====== SUPPLIED DATA
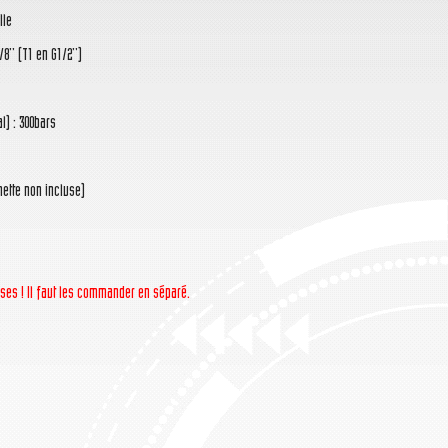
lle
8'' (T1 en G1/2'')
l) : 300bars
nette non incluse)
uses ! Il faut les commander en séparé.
============
> WHAT TO PRODUCE
Could you output every record above exactly as it appears, without the pictures?

> RESULT OF THE EXERCISE
lle
8'' (T1 en G1/2'')
l) : 300bars
nette non incluse)
uses ! Il faut les commander en séparé.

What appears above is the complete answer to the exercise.